[Data]

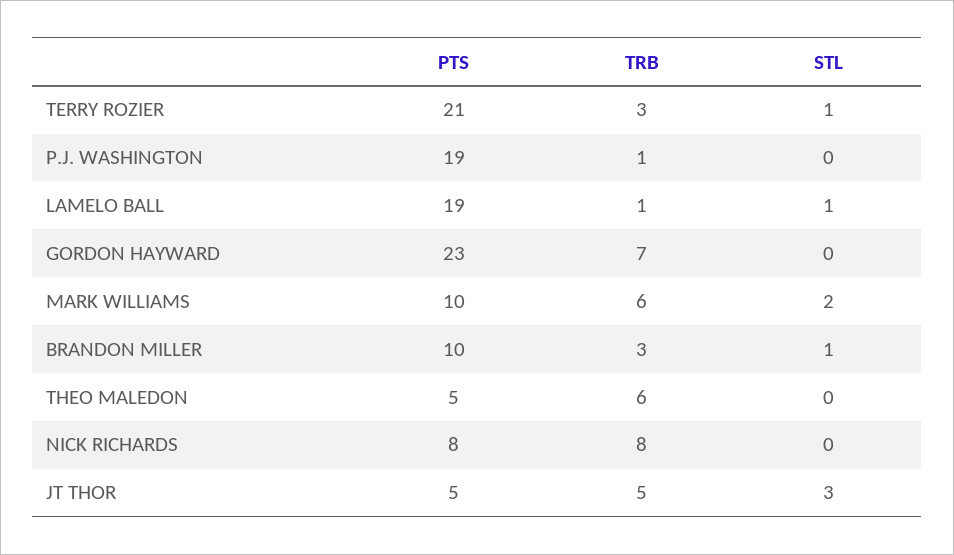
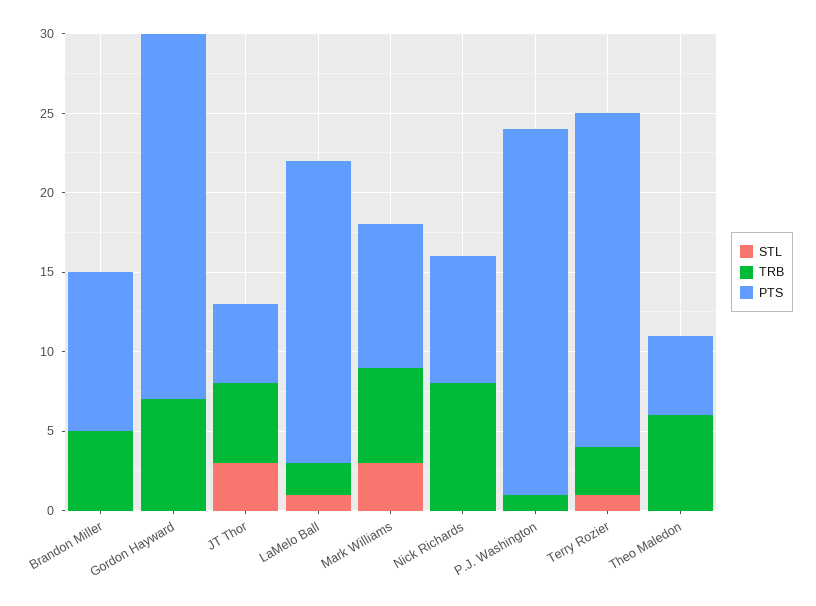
  {
    "PTS": {
      "TERRY ROZIER": 21,
-     "P.J. WASHINGTON": 19,
+     "P.J. WASHINGTON": 23,
      "LAMELO BALL": 19,
      "GORDON HAYWARD": 23,
-     "MARK WILLIAMS": 10,
+     "MARK WILLIAMS": 9,
      "BRANDON MILLER": 10,
      "THEO MALEDON": 5,
      "NICK RICHARDS": 8,
      "JT THOR": 5
    },
    "TRB": {
      "TERRY ROZIER": 3,
      "P.J. WASHINGTON": 1,
-     "LAMELO BALL": 1,
+     "LAMELO BALL": 2,
      "GORDON HAYWARD": 7,
      "MARK WILLIAMS": 6,
-     "BRANDON MILLER": 3,
+     "BRANDON MILLER": 5,
      "THEO MALEDON": 6,
      "NICK RICHARDS": 8,
      "JT THOR": 5
    },
    "STL": {
      "TERRY ROZIER": 1,
      "P.J. WASHINGTON": 0,
      "LAMELO BALL": 1,
      "GORDON HAYWARD": 0,
-     "MARK WILLIAMS": 2,
+     "MARK WILLIAMS": 3,
-     "BRANDON MILLER": 1,
+     "BRANDON MILLER": 0,
      "THEO MALEDON": 0,
      "NICK RICHARDS": 0,
      "JT THOR": 3
    }
  }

[Requirement] The answer must be every line of the data that contains the word "ROZIER".

[Expected output]
      "TERRY ROZIER": 21,
      "TERRY ROZIER": 3,
      "TERRY ROZIER": 1,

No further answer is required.